Prominent (neo)conservatives who promoted the war, such as Sen. John McCain (R‑Ariz.) and Washington Post blogger Jennifer Rubin, have blamed the U.S. military drawdown from Iraq for a rise in Iranian influence. That popular contention willfully ignores that Iran became a beneficiary of the war as a result of Saddam Hussein’s removal, not that of American troops.

Before the 2003 invasion, Iraq war proponents were so focused on removing Saddam from power that they largely overlooked how it would enable Tehran to back its political allies in Baghdad with far greater impunity. Take Iraq’s current Prime Minister, Nouri al Maliki, head of the Shiite (Dawa) political party. From 1982 until the U.S.-led invasion, Maliki found refuge in Iran while other Dawa members found refuge in Syria. Why Iran and Syria? According to Dawa, “These two countries were most sympathetic to the cause against Saddam’s regime at the time.”

That was also when top officials in Washington were assisting Baghdad’s secular Ba’athist regime in its ongoing conflict against Iran and refused to punish Saddam for gassing Iraqi Kurds. The Iran-Iraq War (1980–88) ultimately devolved into a protracted stalemate, allowing the rivals to weaken each other. Because the region remained divided, neither side could achieve hegemony and shut out American influence. As Henry Kissinger reportedly quipped, “It’s a pity they both can’t lose.”

In August 1988, after the bloody Iran-Iraq War finally ended with a U.N.-mandated ceasefire, Saddam did not intend to preserve the status quo: His forces invaded Kuwait in August 1990. The immediate objective of the resulting U.S.-led international coalition was to expel Iraqi forces from Kuwait, and to avoid what President George H.W. Bush’s Secretary of State James Baker warned, “something that would result in the fragmentation of Iraq because we didn’t think that would be in our national interests.”

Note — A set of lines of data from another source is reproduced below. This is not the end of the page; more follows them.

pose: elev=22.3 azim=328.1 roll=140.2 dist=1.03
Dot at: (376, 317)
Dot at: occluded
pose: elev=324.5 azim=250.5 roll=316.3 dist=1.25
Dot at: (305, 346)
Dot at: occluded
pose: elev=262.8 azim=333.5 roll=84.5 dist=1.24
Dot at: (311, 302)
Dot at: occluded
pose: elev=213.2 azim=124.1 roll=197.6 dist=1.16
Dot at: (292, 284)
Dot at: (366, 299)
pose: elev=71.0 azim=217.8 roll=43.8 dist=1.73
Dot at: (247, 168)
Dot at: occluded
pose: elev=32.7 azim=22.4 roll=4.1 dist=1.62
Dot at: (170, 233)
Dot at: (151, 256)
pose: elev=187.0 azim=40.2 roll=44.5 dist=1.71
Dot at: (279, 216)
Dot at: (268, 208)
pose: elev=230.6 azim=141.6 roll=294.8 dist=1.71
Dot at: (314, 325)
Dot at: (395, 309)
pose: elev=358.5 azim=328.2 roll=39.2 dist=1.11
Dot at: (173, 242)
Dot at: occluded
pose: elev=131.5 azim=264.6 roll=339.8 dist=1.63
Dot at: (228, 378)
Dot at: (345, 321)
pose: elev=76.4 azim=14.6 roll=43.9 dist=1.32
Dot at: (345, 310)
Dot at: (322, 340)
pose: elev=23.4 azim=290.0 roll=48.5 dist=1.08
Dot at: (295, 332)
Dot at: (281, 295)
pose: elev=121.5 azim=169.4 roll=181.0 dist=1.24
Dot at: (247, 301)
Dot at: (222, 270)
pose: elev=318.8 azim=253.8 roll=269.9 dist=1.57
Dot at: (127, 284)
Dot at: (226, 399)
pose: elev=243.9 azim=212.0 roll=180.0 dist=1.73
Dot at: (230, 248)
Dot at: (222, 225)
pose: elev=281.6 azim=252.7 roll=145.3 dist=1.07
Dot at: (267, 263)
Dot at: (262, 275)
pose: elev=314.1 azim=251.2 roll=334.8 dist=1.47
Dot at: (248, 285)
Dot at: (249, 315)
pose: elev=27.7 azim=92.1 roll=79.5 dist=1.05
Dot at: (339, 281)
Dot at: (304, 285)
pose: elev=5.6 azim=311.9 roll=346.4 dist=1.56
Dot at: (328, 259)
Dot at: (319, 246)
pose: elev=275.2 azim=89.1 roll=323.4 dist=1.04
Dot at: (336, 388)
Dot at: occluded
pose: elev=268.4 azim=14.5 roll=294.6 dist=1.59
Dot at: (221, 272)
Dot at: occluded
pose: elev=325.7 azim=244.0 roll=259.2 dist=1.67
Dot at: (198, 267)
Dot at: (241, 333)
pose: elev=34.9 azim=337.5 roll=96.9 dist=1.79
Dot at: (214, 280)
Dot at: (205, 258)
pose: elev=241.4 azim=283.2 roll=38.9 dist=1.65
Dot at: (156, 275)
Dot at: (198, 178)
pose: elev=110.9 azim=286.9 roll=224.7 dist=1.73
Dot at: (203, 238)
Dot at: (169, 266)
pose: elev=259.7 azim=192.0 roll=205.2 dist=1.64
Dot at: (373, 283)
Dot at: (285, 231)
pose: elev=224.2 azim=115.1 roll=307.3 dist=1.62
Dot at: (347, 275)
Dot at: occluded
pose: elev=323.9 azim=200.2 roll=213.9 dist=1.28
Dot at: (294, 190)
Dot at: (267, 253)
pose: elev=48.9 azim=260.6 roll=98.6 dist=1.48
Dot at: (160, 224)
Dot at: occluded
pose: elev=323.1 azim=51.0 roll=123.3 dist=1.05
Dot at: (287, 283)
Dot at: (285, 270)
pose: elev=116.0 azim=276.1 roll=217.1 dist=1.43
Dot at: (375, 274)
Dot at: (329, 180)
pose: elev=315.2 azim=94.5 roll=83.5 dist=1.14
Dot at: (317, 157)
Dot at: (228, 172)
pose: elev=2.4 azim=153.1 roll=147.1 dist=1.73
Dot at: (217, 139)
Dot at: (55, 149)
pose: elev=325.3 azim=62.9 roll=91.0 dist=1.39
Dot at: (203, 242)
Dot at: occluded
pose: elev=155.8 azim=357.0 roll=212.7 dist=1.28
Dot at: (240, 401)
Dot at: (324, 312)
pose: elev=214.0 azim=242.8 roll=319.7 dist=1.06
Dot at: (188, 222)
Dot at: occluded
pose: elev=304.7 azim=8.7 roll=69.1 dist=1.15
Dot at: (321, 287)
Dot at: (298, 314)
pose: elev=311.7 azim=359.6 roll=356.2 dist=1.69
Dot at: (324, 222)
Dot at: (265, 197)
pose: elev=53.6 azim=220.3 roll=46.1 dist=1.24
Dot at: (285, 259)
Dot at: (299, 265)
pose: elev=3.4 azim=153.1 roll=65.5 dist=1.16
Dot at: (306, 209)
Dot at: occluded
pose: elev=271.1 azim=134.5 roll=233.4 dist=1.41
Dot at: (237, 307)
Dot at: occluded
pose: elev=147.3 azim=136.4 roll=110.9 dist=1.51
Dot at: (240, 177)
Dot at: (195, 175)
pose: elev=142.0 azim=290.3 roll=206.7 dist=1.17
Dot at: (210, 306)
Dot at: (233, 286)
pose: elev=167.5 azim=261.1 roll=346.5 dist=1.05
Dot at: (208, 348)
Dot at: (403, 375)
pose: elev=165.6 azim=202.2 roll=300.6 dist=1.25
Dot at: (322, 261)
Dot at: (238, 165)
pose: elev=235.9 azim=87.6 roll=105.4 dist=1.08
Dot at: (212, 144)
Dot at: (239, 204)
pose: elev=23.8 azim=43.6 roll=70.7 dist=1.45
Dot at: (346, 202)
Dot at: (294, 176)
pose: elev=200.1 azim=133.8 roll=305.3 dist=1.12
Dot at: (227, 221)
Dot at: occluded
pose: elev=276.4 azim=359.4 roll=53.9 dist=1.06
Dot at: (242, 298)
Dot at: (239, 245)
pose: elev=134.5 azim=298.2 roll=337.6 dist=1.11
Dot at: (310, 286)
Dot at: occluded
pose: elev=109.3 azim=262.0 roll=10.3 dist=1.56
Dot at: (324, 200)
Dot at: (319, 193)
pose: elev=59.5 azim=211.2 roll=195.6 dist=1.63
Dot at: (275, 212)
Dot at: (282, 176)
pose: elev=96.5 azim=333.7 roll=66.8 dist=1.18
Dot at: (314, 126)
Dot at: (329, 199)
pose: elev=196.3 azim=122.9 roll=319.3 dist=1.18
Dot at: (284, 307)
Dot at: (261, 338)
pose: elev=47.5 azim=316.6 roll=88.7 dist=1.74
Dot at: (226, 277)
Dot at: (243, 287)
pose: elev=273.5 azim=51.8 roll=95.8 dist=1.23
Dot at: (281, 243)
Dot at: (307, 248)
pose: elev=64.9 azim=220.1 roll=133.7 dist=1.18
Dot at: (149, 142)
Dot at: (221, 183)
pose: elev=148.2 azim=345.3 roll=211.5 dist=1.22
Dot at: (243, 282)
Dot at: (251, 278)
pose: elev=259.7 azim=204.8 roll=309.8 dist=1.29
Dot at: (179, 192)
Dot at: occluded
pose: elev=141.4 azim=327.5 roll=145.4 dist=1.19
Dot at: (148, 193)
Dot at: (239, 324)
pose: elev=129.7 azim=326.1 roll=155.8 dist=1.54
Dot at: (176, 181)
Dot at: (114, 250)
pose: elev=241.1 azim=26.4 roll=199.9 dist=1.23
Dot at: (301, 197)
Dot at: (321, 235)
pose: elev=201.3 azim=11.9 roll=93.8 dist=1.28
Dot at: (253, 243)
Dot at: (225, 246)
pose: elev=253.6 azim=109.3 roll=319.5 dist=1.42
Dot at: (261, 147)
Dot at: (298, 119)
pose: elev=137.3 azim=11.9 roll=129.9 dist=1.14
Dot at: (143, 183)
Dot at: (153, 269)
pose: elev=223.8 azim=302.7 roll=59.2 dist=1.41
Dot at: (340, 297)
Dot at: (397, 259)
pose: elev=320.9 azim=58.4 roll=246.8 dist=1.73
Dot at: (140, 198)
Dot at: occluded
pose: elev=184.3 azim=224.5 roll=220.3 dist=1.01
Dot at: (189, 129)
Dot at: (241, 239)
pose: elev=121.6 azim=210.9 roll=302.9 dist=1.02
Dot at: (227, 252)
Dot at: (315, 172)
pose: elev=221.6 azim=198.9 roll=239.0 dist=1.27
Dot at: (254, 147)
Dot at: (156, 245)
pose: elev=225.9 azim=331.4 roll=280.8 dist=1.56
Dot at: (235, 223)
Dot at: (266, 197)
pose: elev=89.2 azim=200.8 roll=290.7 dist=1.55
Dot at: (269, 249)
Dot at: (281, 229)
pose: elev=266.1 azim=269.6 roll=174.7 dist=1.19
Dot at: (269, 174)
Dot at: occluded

Washington’s larger aim was to prevent Iraq from dominating the Persian Gulf. For the next 12 years, no-fly zones and a sanctions regime contained Saddam’s expansionist tendencies. Iran’s strength grew, Iraq’s strength receded, and the balance of power in the Gulf remained reasonably intact. That all changed dramatically after March 2003. 

Bush administration officials, and their Democratic and Republican supporters on Capitol Hill, underappreciated the wider geopolitical ramifications of dethroning Iran’s principal regional counterweight. Realist scholars pointed out at the time that no amount of prewar planning or “boots on the ground” could have prevented the Islamic Republic’s push into a neighboring country with a 60 percent Shiite majority. By 2010, leaders in Tehran helped create Prime Minister Maliki’s Shiite-led government, and according to reports, began “calling in favors among its allied factions in Iraq.”

It is useful to keep in mind that many prominent politicians and pundits who originally promoted the war have now seized on expanded Iranian power to press for action against its regime. These proponents of perpetual aggression convincingly illustrate what Austrian economist Ludwig von Mises described as the deception of government intervention: When the government perceives a problem, it intervenes to solve it, but instead of solving the initial problem, the intervention creates two or three further problems.

Those who blame America’s troop withdrawal for increased Iranian influence have their causation wrong. The preventive war of choice they were so confident would yield a positive outcome helped strengthen Iran’s geopolitical assertiveness and limit U.S. policy options across the region.